Thomas Bernhards „Alte Meister“ in einer Comic-Fassung? Dem Zeichner Nicolas Mahler gelingt das mit Bravour. Er eröffnet damit die erste Comic-Reihe des ehrwürdigen Suhrkamp Verlags.

Seit über dreißig Jahren sitzt der Musikkritiker Reger jeden zweiten Tag, außer montags, auf derselben Bank im Kunsthistorischen Museum Wien: Er sitzt im sogenannten Bordone-Saal vor Tintorettos „Weißbärtigem Mann“, dem einzigen von den Alten Meistern im Haus, der ihm ohne Makel erscheint. Tizian? Rubens? Dürer? Das sind für Reger lediglich Dilettanten. Außerdem ist der Bordone-Saal der einzige Ort in diesem Museum, der eine für Reger angenehme Temperatur und Luftfeuchtigkeit aufweisen kann. So sitzt er hier also tagein, tagaus und kritisiert und erregt sich über die Musik, die Malerei und die anderen Künste; aber auch über die Welt im Allgemeinen und sein Heimatland Österreich im Speziellen.
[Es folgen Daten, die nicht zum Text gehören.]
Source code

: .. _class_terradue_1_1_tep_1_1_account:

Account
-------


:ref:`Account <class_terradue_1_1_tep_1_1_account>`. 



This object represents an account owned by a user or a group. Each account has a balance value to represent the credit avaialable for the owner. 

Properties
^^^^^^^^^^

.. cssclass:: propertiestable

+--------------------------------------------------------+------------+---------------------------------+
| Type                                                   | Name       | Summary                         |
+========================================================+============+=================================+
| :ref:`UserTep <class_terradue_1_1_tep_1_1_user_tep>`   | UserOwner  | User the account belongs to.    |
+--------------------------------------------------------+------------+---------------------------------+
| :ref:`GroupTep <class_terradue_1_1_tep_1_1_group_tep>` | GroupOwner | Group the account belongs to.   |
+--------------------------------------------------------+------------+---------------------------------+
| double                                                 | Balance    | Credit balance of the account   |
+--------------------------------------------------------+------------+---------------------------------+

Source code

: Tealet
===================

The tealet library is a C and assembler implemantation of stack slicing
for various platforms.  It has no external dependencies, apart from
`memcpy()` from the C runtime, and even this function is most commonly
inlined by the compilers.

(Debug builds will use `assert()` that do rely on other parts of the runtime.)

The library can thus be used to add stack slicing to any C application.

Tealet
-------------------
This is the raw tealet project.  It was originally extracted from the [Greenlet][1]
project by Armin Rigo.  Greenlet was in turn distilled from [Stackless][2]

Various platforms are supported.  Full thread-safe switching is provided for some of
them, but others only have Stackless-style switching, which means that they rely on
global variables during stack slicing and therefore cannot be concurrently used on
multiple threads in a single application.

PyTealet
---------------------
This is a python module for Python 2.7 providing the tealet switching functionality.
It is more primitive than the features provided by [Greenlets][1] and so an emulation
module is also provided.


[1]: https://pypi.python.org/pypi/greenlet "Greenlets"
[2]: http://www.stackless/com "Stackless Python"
Seit über dreißig Jahren wird Reger dabei von dem Saaldiener Irrsigler bewacht, einem unterwürfigen Klops von einem Mann mit einer sehr langen Nase. Auch Reger hat so einen Klopskörper, doch verhüllt er ihn in einer schwarzen Kardinalskutte. Er ist kein unterwürfiger Klops, er ist ein grimmiger, ein gefährlicher Klops. Ganz anders als wiederum sein neuer Freund, der Privatgelehrte Atzbacher: Dieser ist eine Hagelstangenfigur, eine unsicher wirkende, schlaksige Type mit einer Nase, die noch länger ist als alle anderen Nasen in diesem Comic.

„Alte Meister“ heißt dieses lakonisch erzählte und minimalistisch gezeichnete Werk, das der Wiener Comic-Zeichner Nicolas Mahler nach dem gleichnamigen Roman von Thomas Bernhard verfertigt hat. Die Grimmigkeit der Reger’schen Tiraden, die Verklemmung des einander umkreisenden Trios aus Kritiker, Verehrer und Wärter und die langsam erblühende Zärtlichkeit zwischen dem verpanzerten Reger und dem jungen Atzbacher hat Mahler kongenial übersetzt: in sparsam getuschten, aber gerade darin besonders berührenden Karikaturen. Auch die Gemälde an den Museumswänden entstellt er zur Kenntlichkeit: Tizians „Nymphe und Schäfer“, gleich auf der ersten Seite zu sehen, wirkt bei ihm wie von Wilhelm Busch; und der „Weißbärtige Mann“, immer wieder im Bild, erwacht aus der sparsamen Schraffur bald zu einem sonderbar bewegten Leben.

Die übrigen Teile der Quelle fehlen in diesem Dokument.